Points systems existed but weren't tied to social status or progression — no emotional incentive to keep playing.

15-step PeakCade user journey map

Style guide

Font

Display Aa Bb Cc Dd Ee Ff Gg DM Sans
Body Aa Bb Cc Dd Ee Ff Gg Inter

Colors

Cyan #00D4FF
Magenta #FF2D8A
Purple #7B3FF5
Navy #0D0921
White #FFFFFF
PeakCade neon logo

Logo concept

The emblem combines a QR code with an arcade cabinet silhouette and neon glow effects. The QR code is both functional and symbolic — it's the literal bridge between the physical arcade cabinet and the digital app, designed to be scanned in-venue to log scores instantly.

Cyan and magenta were chosen to mirror the electric atmosphere of an arcade environment — two complementary neon colors that feel energetic and retro-futuristic simultaneously.

Design process

01

Navigation architecture

With 15 journey stages mapped, I designed the information architecture using a hub-and-spoke model with one strict rule: no feature more than three taps from home. This constraint forced clarity and surfaced the most important actions to primary navigation.

Navigation flow diagram
02

Wireframe exploration

The homepage design went through 40+ iterations. Starting from paper sketches, I explored multiple layout paradigms — community feed first, leaderboard first, discovery-first — before landing on a Daily Quest hook that creates an immediate reason to open the app.

Paper wireframe sketches Homepage iteration explorations on whiteboard
03

Final wireframe set

The final wireframe set (iterations 31–40) refined the information hierarchy — Daily Quest card above the fold, score display adjacent, and Live Activity below. The Scan button was elevated to a persistent top-bar action after usability testing showed it was buried in earlier versions.
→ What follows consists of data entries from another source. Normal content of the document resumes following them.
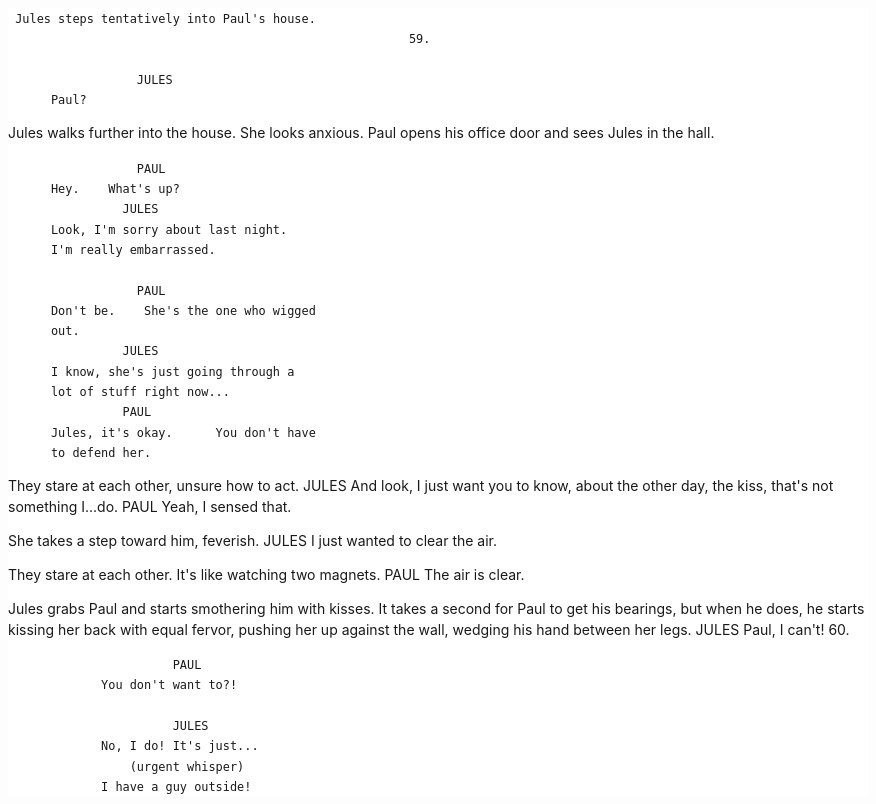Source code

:      Jules steps tentatively into Paul's house.
                                                            59.

                      JULES
          Paul?

Jules walks further into the house. She looks anxious.      Paul
opens his office door and sees Jules in the hall.

                      PAUL
          Hey.    What's up?
                    JULES
          Look, I'm sorry about last night.
          I'm really embarrassed.

                      PAUL
          Don't be.    She's the one who wigged
          out.
                    JULES
          I know, she's just going through a
          lot of stuff right now...
                    PAUL
          Jules, it's okay.      You don't have
          to defend her.

They stare at each other, unsure how to act.
                    JULES
          And look, I just want you to know,
          about the other day, the kiss,
          that's not something I...do.
                    PAUL
          Yeah, I sensed that.

She takes a step toward him, feverish.
                    JULES
          I just wanted to clear the air.

They stare at each other.      It's like watching two magnets.
                    PAUL
          The air is clear.

Jules grabs Paul and starts smothering him with kisses.
It takes a second for Paul to get his bearings, but when he
does, he starts kissing her back with equal fervor, pushing
her up against the wall, wedging his hand between her legs.
                    JULES
          Paul, I can't!
                                                              60.

                           PAUL
                 You don't want to?!

                           JULES
                 No, I do! It's just...
                     (urgent whisper)
                 I have a guy outside!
Final wireframe set iterations 31-40

User testing

Prototype iterations

The design evolved across three fidelity levels. Each level answered different questions — lo-fi tested structure and flow, mid-fi tested information hierarchy, and hi-fi validated brand feel and micro-interactions.

Prototype evolution from wireframe to high-fidelity

Usability findings

Two critical issues surfaced before hi-fi polish was applied:

Finding 1

Social feed vs. leaderboard conflict

The social feed and the global leaderboard competed for the same visual zone, causing users to pause and re-orient on every visit.
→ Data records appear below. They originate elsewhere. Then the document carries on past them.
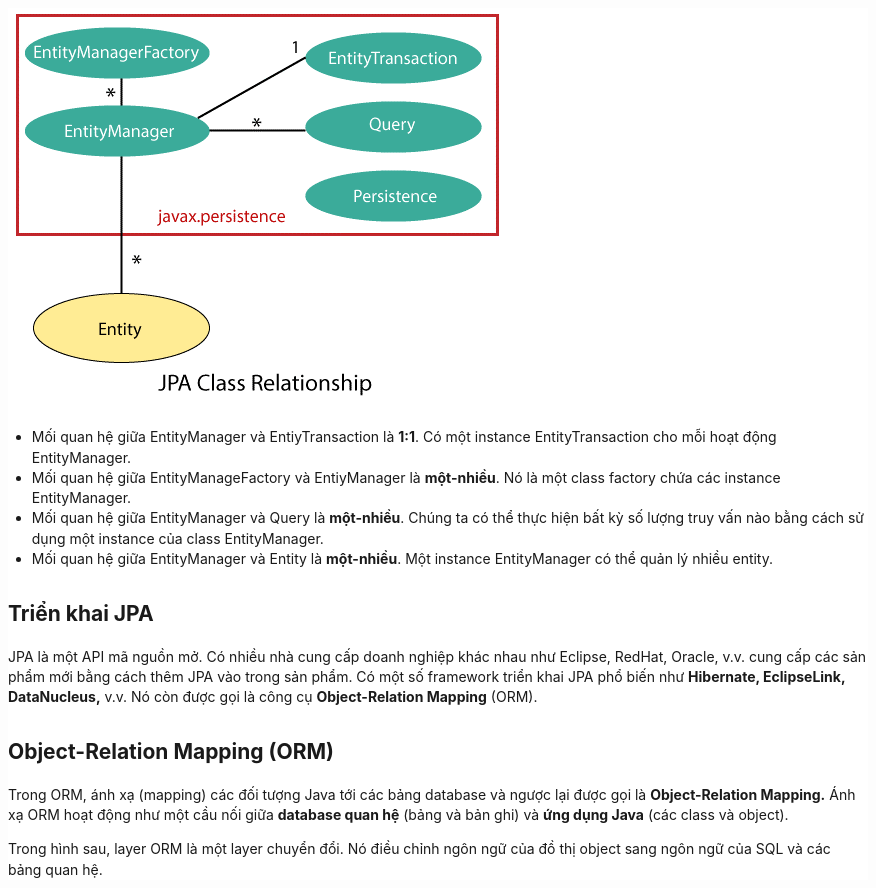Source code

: ![](images/ClassRelationship.png)

- Mối quan hệ giữa EntityManager và EntiyTransaction là  **1:1**. Có một instance EntityTransaction cho mỗi hoạt động EntityManager.
- Mối quan hệ giữa EntityManageFactory và EntiyManager là  **một-nhiều**. Nó là một class factory chứa các instance EntityManager.
- Mối quan hệ giữa EntityManager và Query là  **một-nhiều**. Chúng ta có thể thực hiện bất kỳ số lượng truy vấn nào bằng cách sử dụng một instance của class EntityManager.
- Mối quan hệ giữa EntityManager và Entity là  **một-nhiều**. Một instance EntityManager có thể quản lý nhiều entity.

## Triển khai JPA

JPA là một API mã nguồn mở. Có nhiều nhà cung cấp doanh nghiệp khác nhau như Eclipse, RedHat, Oracle, v.v. cung cấp các sản phẩm mới bằng cách thêm JPA vào trong sản phẩm. Có một số framework triển khai JPA phổ biến như  **Hibernate, EclipseLink, DataNucleus,**  v.v. Nó còn được gọi là công cụ  **Object-Relation Mapping** (ORM).

## Object-Relation Mapping (ORM)

Trong ORM, ánh xạ (mapping) các đối tượng Java tới các bảng database và ngược lại được gọi là  **Object-Relation Mapping.** Ánh xạ ORM hoạt động như một cầu nối giữa  **database quan hệ**  (bảng và bản ghi) và  **ứng dụng Java**  (các class và object).

Trong hình sau, layer ORM là một layer chuyển đổi. Nó điều chỉnh ngôn ngữ của đồ thị object sang ngôn ngữ của SQL và các bảng quan hệ.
Fix → Separated into distinct tabs (Friends · Leaderboards) with the social feed as the default landing state.

Finding 2

Buried QR scan CTA

The QR scan — the core action bridging physical arcade to app — was 3 taps deep. Users didn't discover it until the fourth session.
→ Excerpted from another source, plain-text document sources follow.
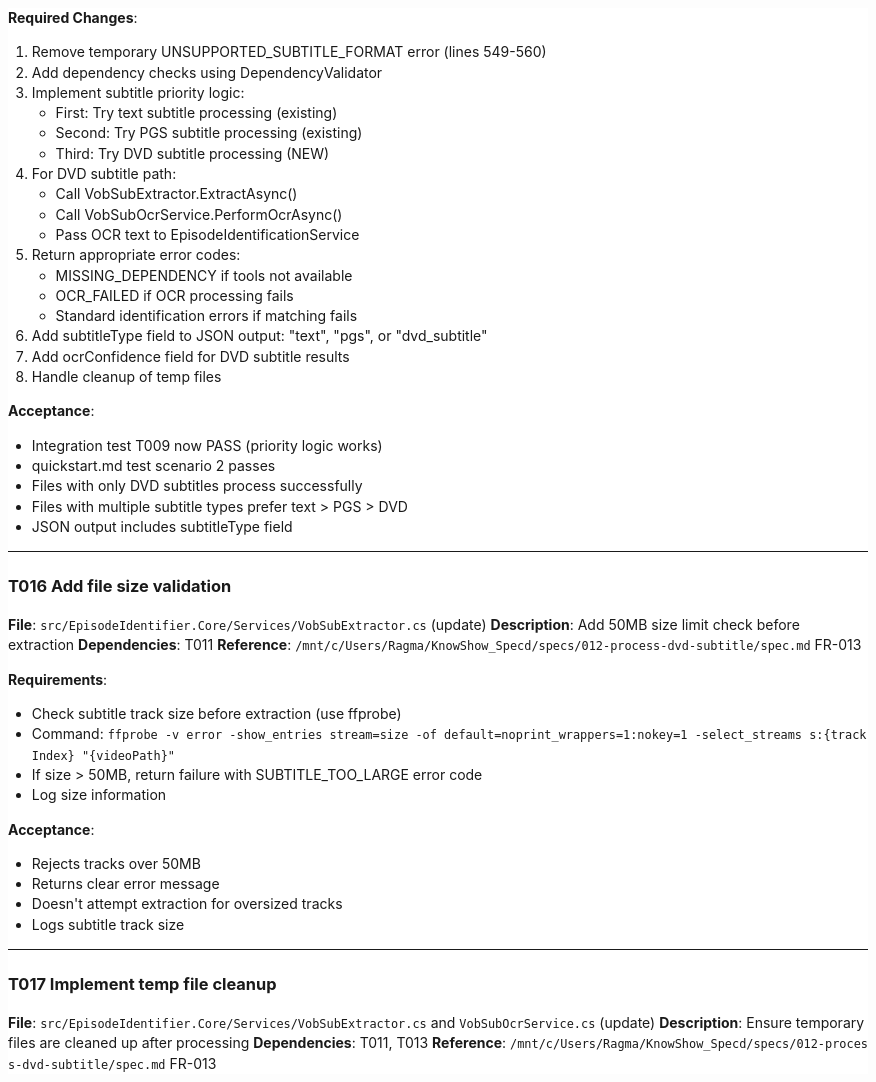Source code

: **Required Changes**:
1. Remove temporary UNSUPPORTED_SUBTITLE_FORMAT error (lines 549-560)
2. Add dependency checks using DependencyValidator
3. Implement subtitle priority logic:
   - First: Try text subtitle processing (existing)
   - Second: Try PGS subtitle processing (existing)
   - Third: Try DVD subtitle processing (NEW)
4. For DVD subtitle path:
   - Call VobSubExtractor.ExtractAsync()
   - Call VobSubOcrService.PerformOcrAsync()
   - Pass OCR text to EpisodeIdentificationService
5. Return appropriate error codes:
   - MISSING_DEPENDENCY if tools not available
   - OCR_FAILED if OCR processing fails
   - Standard identification errors if matching fails
6. Add subtitleType field to JSON output: "text", "pgs", or "dvd_subtitle"
7. Add ocrConfidence field for DVD subtitle results
8. Handle cleanup of temp files

**Acceptance**:
- Integration test T009 now PASS (priority logic works)
- quickstart.md test scenario 2 passes
- Files with only DVD subtitles process successfully
- Files with multiple subtitle types prefer text > PGS > DVD
- JSON output includes subtitleType field

---

### T016 Add file size validation
**File**: `src/EpisodeIdentifier.Core/Services/VobSubExtractor.cs` (update)
**Description**: Add 50MB size limit check before extraction
**Dependencies**: T011
**Reference**: `/mnt/c/Users/Ragma/KnowShow_Specd/specs/012-process-dvd-subtitle/spec.md` FR-013

**Requirements**:
- Check subtitle track size before extraction (use ffprobe)
- Command: `ffprobe -v error -show_entries stream=size -of default=noprint_wrappers=1:nokey=1 -select_streams s:{trackIndex} "{videoPath}"`
- If size > 50MB, return failure with SUBTITLE_TOO_LARGE error code
- Log size information

**Acceptance**:
- Rejects tracks over 50MB
- Returns clear error message
- Doesn't attempt extraction for oversized tracks
- Logs subtitle track size

---

### T017 Implement temp file cleanup
**File**: `src/EpisodeIdentifier.Core/Services/VobSubExtractor.cs` and `VobSubOcrService.cs` (update)
**Description**: Ensure temporary files are cleaned up after processing
**Dependencies**: T011, T013
**Reference**: `/mnt/c/Users/Ragma/KnowShow_Specd/specs/012-process-dvd-subtitle/spec.md` FR-013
Fix → Elevated to a persistent button in the top nav bar, visible on every screen.

High-fidelity prototype

With structure validated, the full brand identity was applied: neon-noir visual language, high-contrast arcade typography, and motion cues that echo the excitement of physical play.

PeakCade loading / splash screen
Loading screen
PeakCade welcome / onboarding screen
Onboarding
PeakCade home feed
Home feed

Takeaways

What worked best

Starting with a 15-step journey map anchored every design decision in user reality. When stakeholders asked "why is X here?", there was always a journey stage to point to. Structure before aesthetics prevents aesthetic churn.

Lessons learned

The QR scan CTA lesson was the most valuable: the feature that is most central to the product's value proposition needs the most prominent placement — even when that feels visually heavy. Don't bury the core action.

Possible future improvements

Deeper social features — arcade squad challenges, group leaderboards, and in-app messaging between arcade regulars — would strengthen the "social-first" promise. The current design lays the foundation; the next phase builds the community layer.

"Starting with a 15-step journey map ensured that the high-fidelity UI was built on a foundation of user needs, not just aesthetics."